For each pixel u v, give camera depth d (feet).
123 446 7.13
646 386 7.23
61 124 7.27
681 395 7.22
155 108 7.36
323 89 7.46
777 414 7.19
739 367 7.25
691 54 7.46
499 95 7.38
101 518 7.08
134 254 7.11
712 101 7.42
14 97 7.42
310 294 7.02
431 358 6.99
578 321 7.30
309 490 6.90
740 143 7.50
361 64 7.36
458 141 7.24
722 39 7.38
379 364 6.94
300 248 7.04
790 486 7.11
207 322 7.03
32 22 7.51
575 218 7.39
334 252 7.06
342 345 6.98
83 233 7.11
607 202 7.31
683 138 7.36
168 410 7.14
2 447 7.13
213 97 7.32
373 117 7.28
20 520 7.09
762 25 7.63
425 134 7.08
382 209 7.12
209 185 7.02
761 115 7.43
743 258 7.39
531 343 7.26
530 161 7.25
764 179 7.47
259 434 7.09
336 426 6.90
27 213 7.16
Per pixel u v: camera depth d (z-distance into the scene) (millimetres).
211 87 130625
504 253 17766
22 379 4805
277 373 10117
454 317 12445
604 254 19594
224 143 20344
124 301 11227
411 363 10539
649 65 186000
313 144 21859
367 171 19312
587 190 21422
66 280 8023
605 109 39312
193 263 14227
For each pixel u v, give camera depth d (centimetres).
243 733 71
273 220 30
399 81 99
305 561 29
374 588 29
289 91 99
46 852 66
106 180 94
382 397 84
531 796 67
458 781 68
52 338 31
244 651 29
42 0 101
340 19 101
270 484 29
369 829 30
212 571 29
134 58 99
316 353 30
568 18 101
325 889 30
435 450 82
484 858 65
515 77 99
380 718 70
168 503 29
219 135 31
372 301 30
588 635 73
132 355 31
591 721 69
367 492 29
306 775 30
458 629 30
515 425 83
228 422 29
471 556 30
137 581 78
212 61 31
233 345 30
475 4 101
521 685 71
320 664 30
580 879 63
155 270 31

# # # # # # #

## Exercise prompt
All of the material above should be repeated word for word.

## Exercise output
For each pixel u v, give camera depth d (feet).
123 446 7.13
646 386 7.23
61 124 7.27
681 395 7.22
155 108 7.36
323 89 7.46
777 414 7.19
739 367 7.25
691 54 7.46
499 95 7.38
101 518 7.08
134 254 7.11
712 101 7.42
14 97 7.42
310 294 7.02
431 358 6.99
578 321 7.30
309 490 6.90
740 143 7.50
361 64 7.36
458 141 7.24
722 39 7.38
379 364 6.94
300 248 7.04
790 486 7.11
207 322 7.03
32 22 7.51
575 218 7.39
334 252 7.06
342 345 6.98
83 233 7.11
607 202 7.31
683 138 7.36
168 410 7.14
2 447 7.13
213 97 7.32
373 117 7.28
20 520 7.09
762 25 7.63
425 134 7.08
382 209 7.12
209 185 7.02
761 115 7.43
743 258 7.39
531 343 7.26
530 161 7.25
764 179 7.47
259 434 7.09
336 426 6.90
27 213 7.16
Per pixel u v: camera depth d (z-distance into the scene) (millimetres).
211 87 130625
504 253 17766
22 379 4805
277 373 10117
454 317 12445
604 254 19594
224 143 20344
124 301 11227
411 363 10539
649 65 186000
313 144 21859
367 171 19312
587 190 21422
66 280 8023
605 109 39312
193 263 14227
For each pixel u v, give camera depth d (centimetres).
243 733 71
273 220 30
399 81 99
305 561 29
374 588 29
289 91 99
46 852 66
106 180 94
382 397 84
531 796 67
458 781 68
52 338 31
244 651 29
42 0 101
340 19 101
270 484 29
369 829 30
212 571 29
134 58 99
316 353 30
568 18 101
325 889 30
435 450 82
484 858 65
515 77 99
380 718 70
168 503 29
219 135 31
372 301 30
588 635 73
132 355 31
591 721 69
367 492 29
306 775 30
458 629 30
515 425 83
228 422 29
471 556 30
137 581 78
212 61 31
233 345 30
475 4 101
521 685 71
320 664 30
580 879 63
155 270 31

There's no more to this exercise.